The Reggio Calabria Club was again the location.  Ramadan endured her pre-fight routine with more nerves than usual.  The weight of expectation was greater and this was the day she had dreamed of since first entering the Brizzi gym.  Once the fight started, anxiety and nerves dissipated and she found her focus and target.  Ramadan’s footwork and technique frustrated Cruz and she was able to land her trademark uppercut.  Ahead on points, this was one occasion she did evade her desperate opponent in the final round.  All three judges awarded Ramadan a comfortable victory.  Susie Q was world champion.  (Ramadan is not Australia’s only female world champion.  W.A’s Erin McGowan holds the less recognised WBO Lightweight title).

A World title has assured Ramadan’s place in Australian boxing history.  The riches piled at the feet of male world champions have not yet come her way.  For that to happen Ramadan will have to venture overseas and fight on the undercard of a legend like Pacquiao.  Unification of the IBF, WBC and WBA bantamweight titles would bring immortality.

As she prepares for her first title defence, Susie Q Ramadan knows that whatever the future brings, she will continue to live her life her way.  Boxing has brought her home.  Hers is a boxing story.

Photographs By: COPPEL – HERALD SUN, MAHAL ROVIRA & WERNER KALID

Comments

  1. Andrew – marvelous work.

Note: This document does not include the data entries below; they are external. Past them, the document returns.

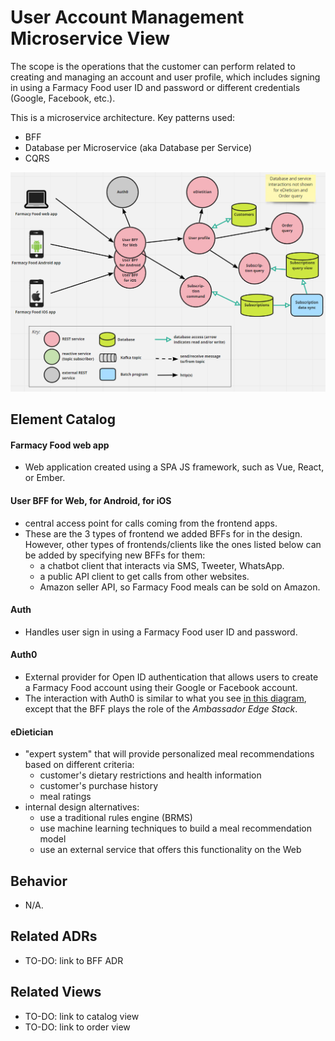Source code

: # User Account Management Microservice View 
The scope is the operations that the customer can perform related to creating and managing an account and user profile,
which includes signing in using a Farmacy Food user ID and password or different credentials (Google, Facebook, etc.). 

This is a microservice architecture. Key patterns used:
- BFF
- Database per Microservice (aka Database per Service)
- CQRS 

![User account management runtime view](../images/user-account-mgmt-runtime-view-primary.png?raw=true)

## Element Catalog 

#### Farmacy Food web app
- Web application created using a SPA JS framework, such as Vue, React, or Ember.

#### User BFF for Web, for Android, for iOS
- central access point for calls coming from the frontend apps.
- These are the 3 types of frontend we added BFFs for in the design. However, other types of frontends/clients like the
ones listed below can be added by specifying new BFFs for them:
    - a chatbot client that interacts via SMS, Tweeter, WhatsApp. 
    - a public API client to get calls from other websites.
    - Amazon seller API, so Farmacy Food meals can be sold on Amazon.

#### Auth
- Handles user sign in using a Farmacy Food user ID and password.

#### Auth0
- External provider for Open ID authentication that allows users to create a Farmacy Food account using their Google or
Facebook account.
- The interaction with Auth0 is similar to what you see [in this diagram](https://www.getambassador.io/docs/latest/topics/using/filters/oauth2/#the-ambassador-authentication-flow), except that the BFF plays the role of the *Ambassador Edge Stack*.

#### eDietician
- "expert system" that will provide personalized meal recommendations based on different criteria:
    - customer's dietary restrictions and health information
    - customer's purchase history
    - meal ratings
- internal design alternatives:
    - use a traditional rules engine (BRMS) 
    - use machine learning techniques to build a meal recommendation model
    - use an external service that offers this functionality on the Web 


## Behavior
- N/A.
 
## Related ADRs 
- TO-DO: link to BFF ADR

## Related Views
- TO-DO: link to catalog view 
- TO-DO: link to order view 
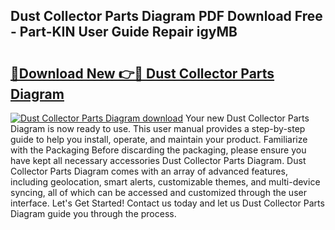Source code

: ## Dust Collector Parts Diagram PDF Download Free - Part-KIN User Guide Repair igyMB

# <h2><a href="http://dfhfhx.blite.top/?on=Dust+Collector+Parts+Diagram">🔗Download New 👉🔴 Dust Collector Parts Diagram</a></h2>

[![Dust Collector Parts Diagram download](https://i.imgur.com/lujVjoI.png)](http://dfhfhx.blite.top/?on=Dust+Collector+Parts+Diagram)
Your new Dust Collector Parts Diagram is now ready to use. This user manual provides a step-by-step guide to help you install, operate, and maintain your product. Familiarize with the Packaging Before discarding the packaging, please ensure you have kept all necessary accessories Dust Collector Parts Diagram. Dust Collector Parts Diagram comes with an array of advanced features, including geolocation, smart alerts, customizable themes, and multi-device syncing, all of which can be accessed and customized through the user interface. Let's Get Started! Contact us today and let us Dust Collector Parts Diagram guide you through the process.
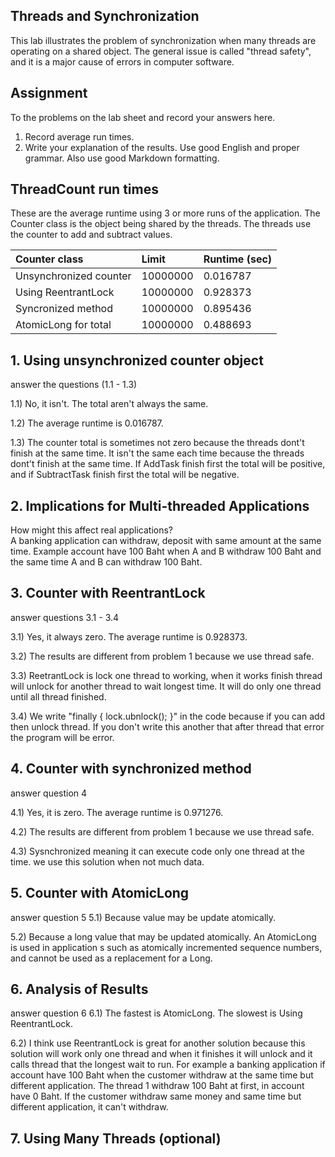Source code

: ## Threads and Synchronization

This lab illustrates the problem of synchronization when many threads are operating on a shared object.  The general issue is called "thread safety", and it is a major cause of errors in computer software.

## Assignment

To the problems on the lab sheet and record your answers here.

1. Record average run times.
2. Write your explanation of the results.  Use good English and proper grammar.  Also use good Markdown formatting.

## ThreadCount run times

These are the average runtime using 3 or more runs of the application.
The Counter class is the object being shared by the threads.
The threads use the counter to add and subtract values.

| Counter class           | Limit              | Runtime (sec)   |
|:------------------------|:-------------------|-----------------|
| Unsynchronized counter  | 10000000           |   0.016787      |
| Using ReentrantLock     | 10000000           |   0.928373      |
| Syncronized method      | 10000000           |   0.895436      |
| AtomicLong for total    | 10000000           |   0.488693      |

## 1. Using unsynchronized counter object

answer the questions (1.1 - 1.3)

1.1) No, it isn't. The total aren't always the same.

1.2) The average runtime is 0.016787.

1.3) The counter total is sometimes not zero because the threads dont't finish at the same time.
	 It isn't the same each time because the threads dont't finish at the same time. If AddTask finish first the total will be positive, and if SubtractTask finish first the total will be negative.
## 2. Implications for Multi-threaded Applications

How might this affect real applications?  
	A banking application can withdraw, deposit with same amount at the same time. Example account have 100 Baht when A and B withdraw 100 Baht and the same time A and B can withdraw 100 Baht.
	
## 3. Counter with ReentrantLock

answer questions 3.1 - 3.4

3.1) Yes, it always zero. The average runtime is 0.928373.

3.2) The results are different from problem 1 because we use thread safe.

3.3) ReetrantLock is lock one thread to working, when it works finish thread will unlock for another thread to wait longest time.
	 It will do only one thread until all thread finished. 
	 
3.4) We write "finally { lock.ubnlock(); }" in the code because if you can add then unlock thread. If you don't write this another that after 
	 thread that error the program will be error.

## 4. Counter with synchronized method

answer question 4

4.1) Yes, it is zero. The average runtime is 0.971276.

4.2) The results are different from problem 1 because we use thread safe.

4.3) Sysnchronized meaning it can execute code only one thread at the time. we use this solution when not much data.

## 5. Counter with AtomicLong

answer question 5
5.1) Because value may be update atomically.

5.2) Because a long value that may be updated atomically. An AtomicLong is used in application s such as atomically incremented sequence 
	 numbers, and cannot be used as a replacement for a Long.

## 6. Analysis of Results

answer question 6
6.1) The fastest is AtomicLong. The slowest is Using ReentrantLock.

6.2) I think use ReentrantLock is great for another solution because this solution will work only one thread and when it finishes it will unlock and it calls thread that the longest wait to run.
	 For example a banking application if account have 100 Baht when the customer withdraw at the same time but different application. The thread 1 withdraw 100 Baht at first, in account have 0 Baht. If the customer withdraw same money and same time but different 
	 application, it can't withdraw.

## 7. Using Many Threads (optional)
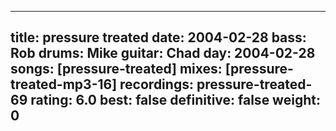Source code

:
---
title: pressure treated
date: 2004-02-28
bass:	Rob
drums:	Mike
guitar:	Chad
day: 2004-02-28
songs: [pressure-treated]
mixes: [pressure-treated-mp3-16]
recordings: pressure-treated-69
rating: 6.0
best: false
definitive: false
weight: 0
---
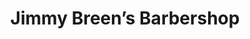 ---
title: "Jimmy Breen’s Barbershop"
url: /columbus/jimmy-breens-barbershop-n-high-st/
shop: hairdresser
---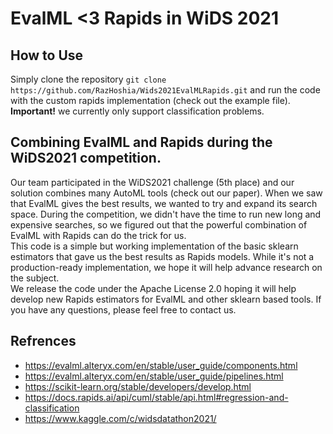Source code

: # EvalML <3 Rapids in WiDS 2021
## How to Use
Simply clone the repository `git clone https://github.com/RazHoshia/Wids2021EvalMLRapids.git` and run the code with the custom rapids implementation (check out the example file).<br>
<b>Important!</b> we currently only support classification problems.
## Combining EvalML and Rapids during the WiDS2021 competition.
Our team participated in the WiDS2021 challenge (5th place) and our solution combines many AutoML tools (check out our paper). When we saw that EvalML gives the best results, we wanted to try and expand its search space. During the competition, we didn't have the time to run new long and expensive searches, so we figured out that the powerful combination of EvalML with Rapids can do the trick for us.<br>
This code is a simple but working implementation of the basic sklearn estimators that gave us the best results as Rapids models.
While it's not a production-ready implementation, we hope it will help advance research on the subject.<br>
We release the code under the Apache License 2.0 hoping it will help develop new Rapids estimators for EvalML and other sklearn based tools.
If you have any questions, please feel free to contact us.
## Refrences
- https://evalml.alteryx.com/en/stable/user_guide/components.html
- https://evalml.alteryx.com/en/stable/user_guide/pipelines.html
- https://scikit-learn.org/stable/developers/develop.html
- https://docs.rapids.ai/api/cuml/stable/api.html#regression-and-classification
- https://www.kaggle.com/c/widsdatathon2021/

Obviously a lot of blood, sweat and tears went into this.

    I’ve always been attracted to boxing, but only at the highest level. I think a boxer with timing, strength, speed, and ring craft is a beautiful sight. Unfortunately too many fights these days are boring slugfests by unskilled athletes.

    Women’s boxing has always made me feel uncomfortable. I haven’t watched much of it but what I have watched has disturbed me a little. Watching women box is a bit like watching a young kid smoke – its not strictly illegal but just looks wrong. Perhaps the problem lies with me and not them.

  2. Ian Syson says:

    Dips, I published this book by Mischa Merz a couple of years ago. It was a substantially updated version of an earlier work http://www.vulgar.com.au/bruising.html

    It’s worth reading because it gives a pretty good insight into why a woman might want to box.

  3. Andrew Starkie says:

    Dips, I agree, there is something disturbing about women’s boxing. That’s what intrigued me about Susie. However, watching her box and train is pretty inspiring. I recall being surprised by her skill, aggression and fitness. I shouldn’t be, she’s a world class athlete. Her bout against Sarah George at the Calabria Club was sensational. They made the amateur males on the card look pretty ordinary.

    A

  4. IS – thanks I’ll check this out. Intriguing subject in a broad sense as well. For example, why on earth would women be campaigning to get on the front line of a war? Crazy stuff.

    Andrew – as I said maybe the problem is with me. Maybe I just need to get my mind around it. The world is changing and I’m getting left behind! However I doubt two female boxers could ever come up with a bout like Sugar Ray Robinson and Roberto Duran.

  5. Rick Kane says:

    Hi AS, great story. You have captured, as you state, the boxer’s story. I like how you knit Suzie Q’s personal search into the arc of boxing’s popularity as a sport.

    I don’t particularly have a problem with females boxing but I do not like boxing at all. Like many others, I have shifted my opinion. My moment of truth was way back in 1990 at the Belmont Hotel in Perth. I went with the old man, very interested to see the sport up close and personal. After the fourth or fifth bout I had had enough. The blood, the sound of someone’s face being struck, the voracious hunger of the crowd, it was all too much. I couldn’t see the sport for the lies.

  6. Andrew Starkie says:

    ta Rick.

    That’s boxing, it polarises opinions. I love it for what it requires of the boxer. And for the stories behind the people. Real blood, sweat and tears boxing people are great.